Is David Warner growing up?
That question might be interpreted as patronising but it is meant sincerely.
The 29-year-old recently received the Allan Border Medal for best Australian player of the season and, with last month's arrival of daughter, Indi Rae, to join wife Candice and first born Ivy Mae, he appears to have bevelled the edges off a rough-sawn persona.
Warner's Captain Caveman antics - entrenched by hissing "speak English" at Indian batsman Rohit Sharma during an altercation last year, whacking English batsman Joe Root in the face at Birmingham's Walkabout bar in 2013, and getting into a tweeting stoush with a couple of veteran Australian journalists before that England tour - appear to be mellowing.
He appears to be a devoted father and, in his media conferences during the test series between New Zealand and Australia before Christmas, gave forthright answers which hinted more at a passionate sportsman than boorish sledger.
Still, crossing the line between banter and bullying, or amusing and arrogant, can be as narrow as the popping crease in a tight run-out.
Warner looks to have distanced himself from the Sharma situation, a circumstance which prompted New Zealand great Martin Crowe to call for cricket to introduce yellow and red cards.
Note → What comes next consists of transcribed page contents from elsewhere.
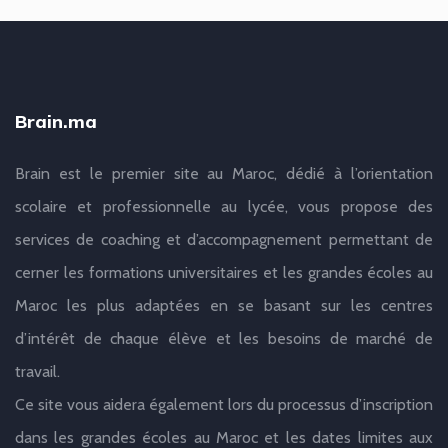
Brain.ma
Brain est le premier site au Maroc, dédié à l’orientation
scolaire et professionnelle au lycée, vous propose des
services de coaching et d’accompagnement permettant de
cerner les formations universitaires et les grandes écoles au
Maroc les plus adaptées en se basant sur les centres
d’intérêt de chaque élève et les besoins de marché de
travail.
Ce site vous aidera également lors du processus d’inscription
dans les grandes écoles au Maroc et les dates limites aux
In an excoriating Cricinfo column, Crowe wrote of Warner's "hideous energy".
He admitted Warner could play but said "he is the most juvenile cricketer I have seen".
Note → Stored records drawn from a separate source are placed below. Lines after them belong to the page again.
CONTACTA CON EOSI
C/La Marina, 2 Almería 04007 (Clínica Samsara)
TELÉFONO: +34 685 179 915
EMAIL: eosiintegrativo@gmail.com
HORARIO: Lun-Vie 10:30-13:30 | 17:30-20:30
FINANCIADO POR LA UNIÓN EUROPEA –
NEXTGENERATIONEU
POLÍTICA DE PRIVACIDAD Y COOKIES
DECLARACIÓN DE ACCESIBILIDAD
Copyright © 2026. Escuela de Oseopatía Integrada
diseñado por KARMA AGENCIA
Yet Warner has given every indication of improvement, both through his cricket and interview candour.
Once a legside slogger who played T20s and ODIs before making his first-class debut, Warner is now the Australian vice-captain, has 16 test centuries and was the fourth-fastest of his countrymen to 4000 test runs.
Finding sportspeople willing to proffer an opinion beyond their craft, while avoiding a scroll of cliches, can be unusual. The media are prone to devouring anything, especially when deadlines and space requirements loom.
But Warner has delivered.
For instance, he was asked last year for his thoughts on New Zealand captain (and Daily Mail columnist) Brendon McCullum's criticism of Steve Smith, when the Australian captain declined the chance to call back England's Ben Stokes for obstruction during an ODI.
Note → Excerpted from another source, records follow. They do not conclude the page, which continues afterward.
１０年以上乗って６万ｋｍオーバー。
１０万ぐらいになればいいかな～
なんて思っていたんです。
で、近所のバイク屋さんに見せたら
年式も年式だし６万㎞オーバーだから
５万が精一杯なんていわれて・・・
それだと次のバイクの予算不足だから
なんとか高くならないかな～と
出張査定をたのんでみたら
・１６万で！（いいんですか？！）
"In my opinion it was something that was quite poor and immature on his behalf to make the comment about Steve," Warner said.
"His opinion is going to be heard worldwide but you can't be talking about the players the way he did."
By way of balance, Warner acknowledged McCullum had "done a great job with the Kiwis. He's trying to make them the world's most polite team, and well done to him".
Irrespective of your thoughts on Warner or McCullum, at least the Australian delivered a frank, genuinely-held belief. Such divergence of opinion, in a game sometimes steeped in homogeneity, must be celebrated.
If Warner continues in this candid vein, and without breaching others' human rights, he will be remembered as a real human being rather than a public relations-driven robot who can bat and field a bit.
That is to be commended as much as any cricket skill.